Crime in Culture: Bill Cosby and Jimmy Saville

We Need To Talk About Crosby, has now been released on BBC I-player. This four part documentary takes a deep dive into the career and crimes of Bill Cosby, comedian, trail blazer and serial rapists.

The documentary delicately deals with not just those who Crosby raped, but also those who had at one point held Crosby up as a hero – for many in the African American community his work to increase black representation in film and tv was foundational for their own careers and sense of self.

This means that when Crosby’s decades of drugging and rapping women came to light – and in hindsight there were a lot of red flags flapping – many struggled to balance the facts of the case with the wholesome and activist image Crosby had carefully crafted.

As someone who lives in Britain it’s impossible to not see the parallels with Saville, who had a similar long history of abuse and used his charity work and public profile as a tv presenter, and host of kids shows, as a cover.

It’s not a direct parallel. Saville (who abused people of any age, and it is suspected also the dead) was not working to level the playing field for a repressed minority, who continue to pay for the sins of other people’s forefathers.

However he did use publicly visible causes to act as a shield and deflector while hiding in plain sight, creating an army of fans who would leap to his defence, and dependents who needed him to carry on succeeding. Both men were changing and crafting the public perception of themselves to make sure they go under the radar, while also signalling their hollow sense of self. Both men used these tactics to float to the top and make sure that rape culture continued to operate in their favour.

We Need To Talk About Crosby is a lovingly crafted series and is from a creative point of view is head and shoulders about the two part Netflix documentary Jimmy Saville: A British Horror Story.  The Netflix documentary was hard to watch, but what will possibly be even more uncomfortable will the the upcoming drama about Saville, played by Steve Coogan, from the BBC and which was confirmed would be shown this year.

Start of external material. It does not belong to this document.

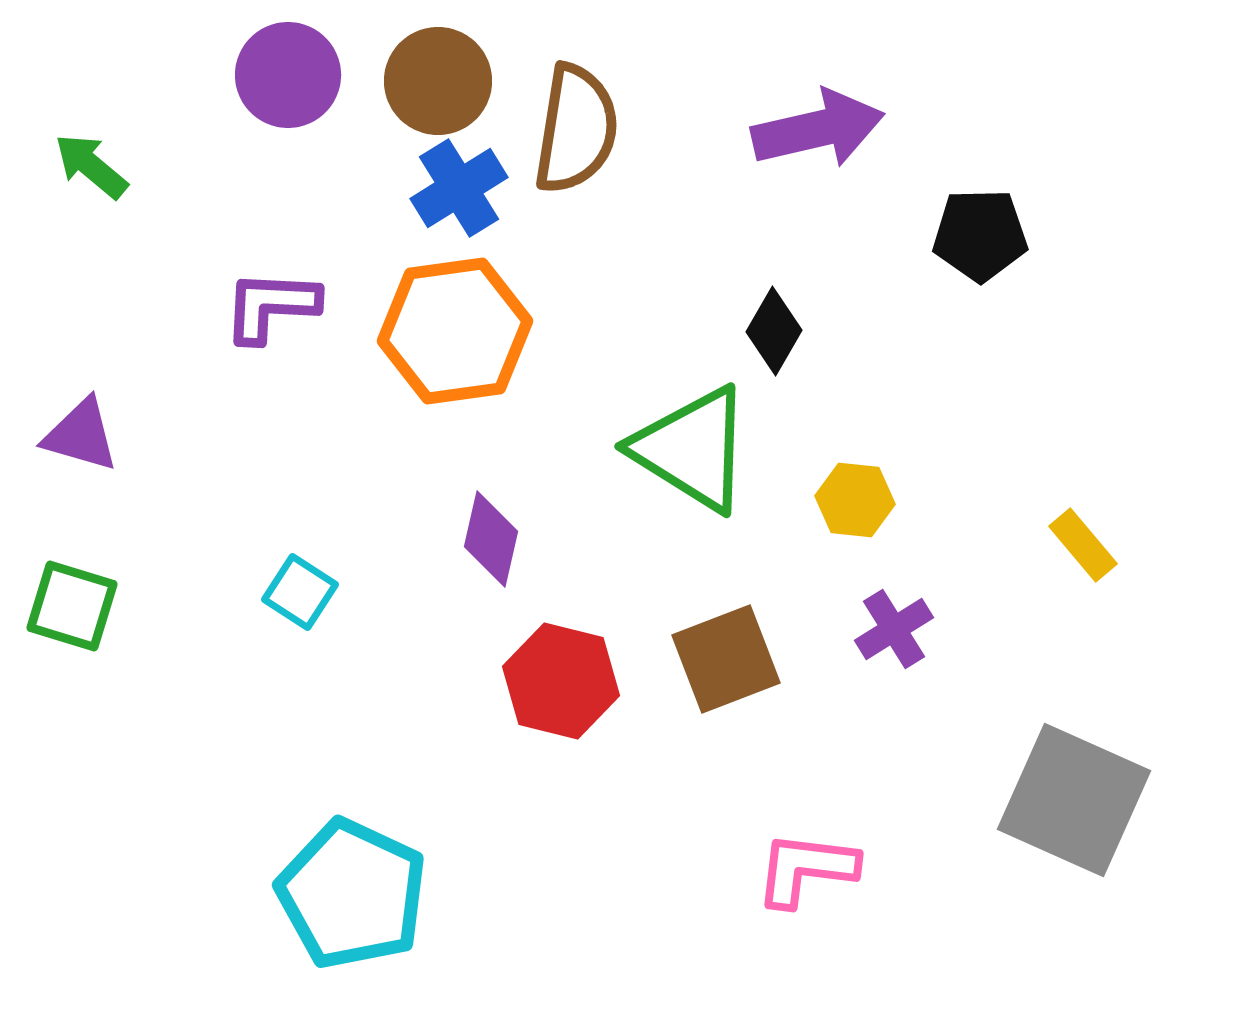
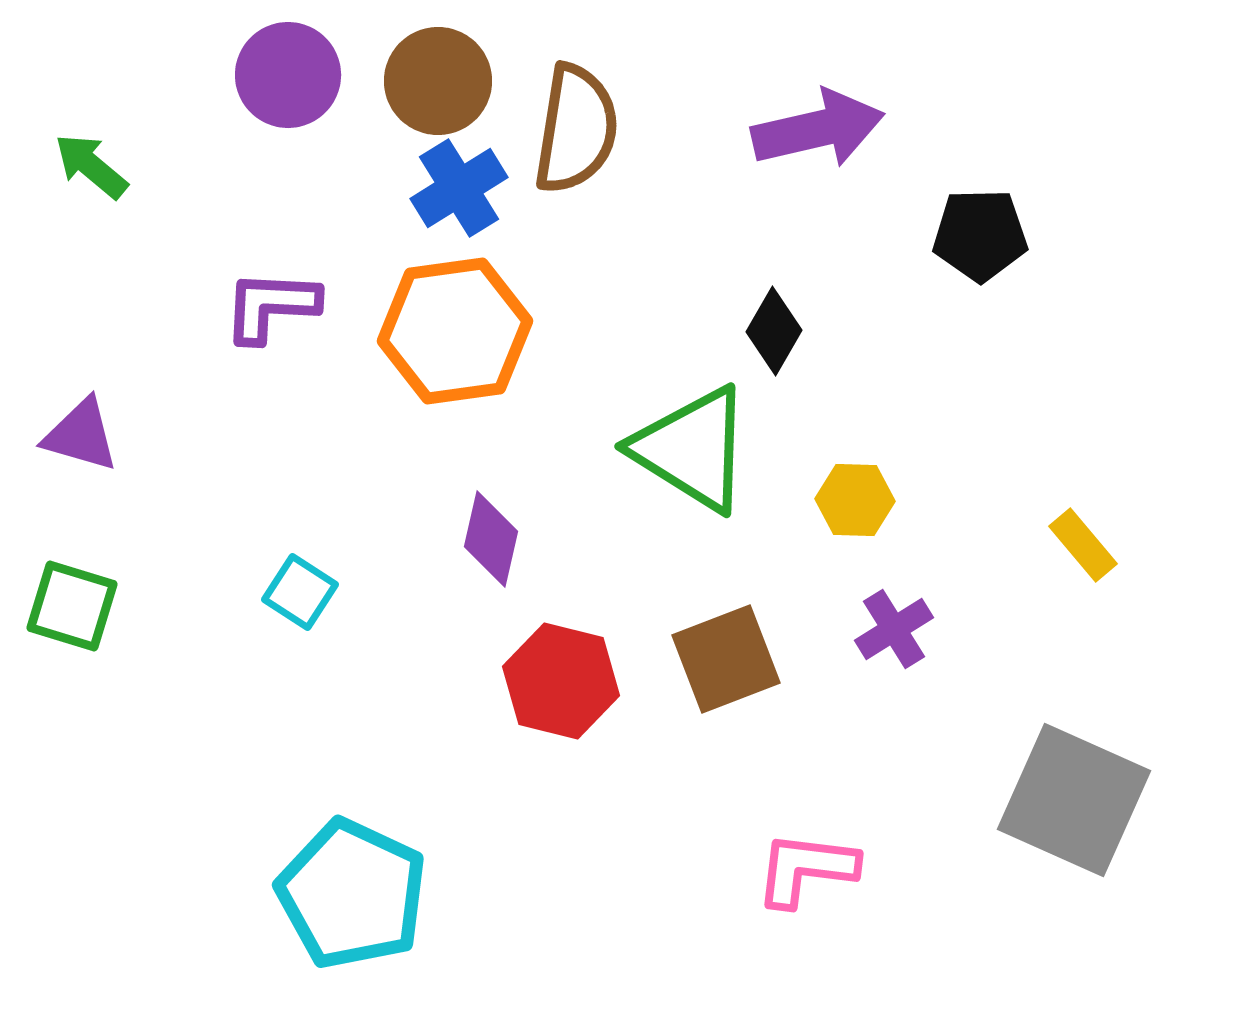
yellow hexagon: rotated 4 degrees counterclockwise
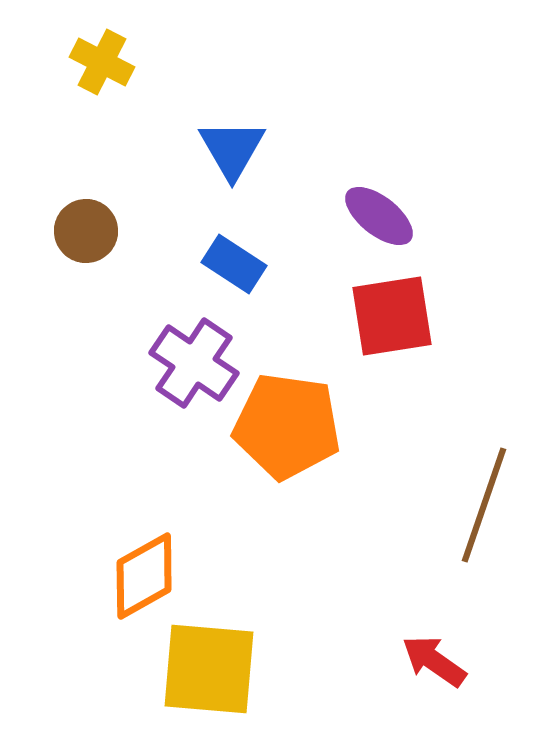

Saville has his own uncomfotable place in British crime history, partly because he was never brought to justice, unlike Crosby, he died before any of his crimes were investigated.  There were investigations from the police, and various institutions that he had worked at like the BBC, and hospitals, however there will never be a day in court for those who still live with his legacy.  The most we have been able to do is the removal and destruction of his gravestone (no proper burial or memorial being a time honoured punishment for those who commit the worst crimes) and ongoing conflict around the Glen Coe cottage he lived in on the run up to his death.

While everybody is absolutely certain that he is guilty of these crimes, the lack of trial and sentancing does leave an unresolved feeling, and a drama about him from the broadcaster who employed him and that he used as cover for his assaults, feels very much too soon.

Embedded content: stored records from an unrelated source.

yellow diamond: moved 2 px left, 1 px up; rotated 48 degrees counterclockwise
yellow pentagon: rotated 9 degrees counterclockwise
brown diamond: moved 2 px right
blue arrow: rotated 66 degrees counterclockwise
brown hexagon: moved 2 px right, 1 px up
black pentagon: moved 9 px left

Crosby on the other side was tried and convicted, unfortunately in a blow to those who he assaulted and raped his conviction was overturned and he is currently a free man, and has even said he is planning a tour.  His tour announcemnt being a heavy blow to not just his victims and the audiences he betrayed, but also to cancel culture, as he’s made it appear incredibly weak.  We can only hope that the fact that Cosby’s crimes came to light before he died means that in some way, at some point, his victims can have if not a sense of justice, at least a sense of rebalancing.

What I was left wanting more of from both documentaries was an understanding of the forces in both mens upbringing that possibly made them feel compelled to abuse and carefully curate a whole life with their ability to abuse undetected at it’s centre? I think we will probably never get a definitive answer to that question.  If Saville was still alive, any mitigating circumstance he could bring forward as a way of absolution would probably be the putrid cherry on an already foul cake.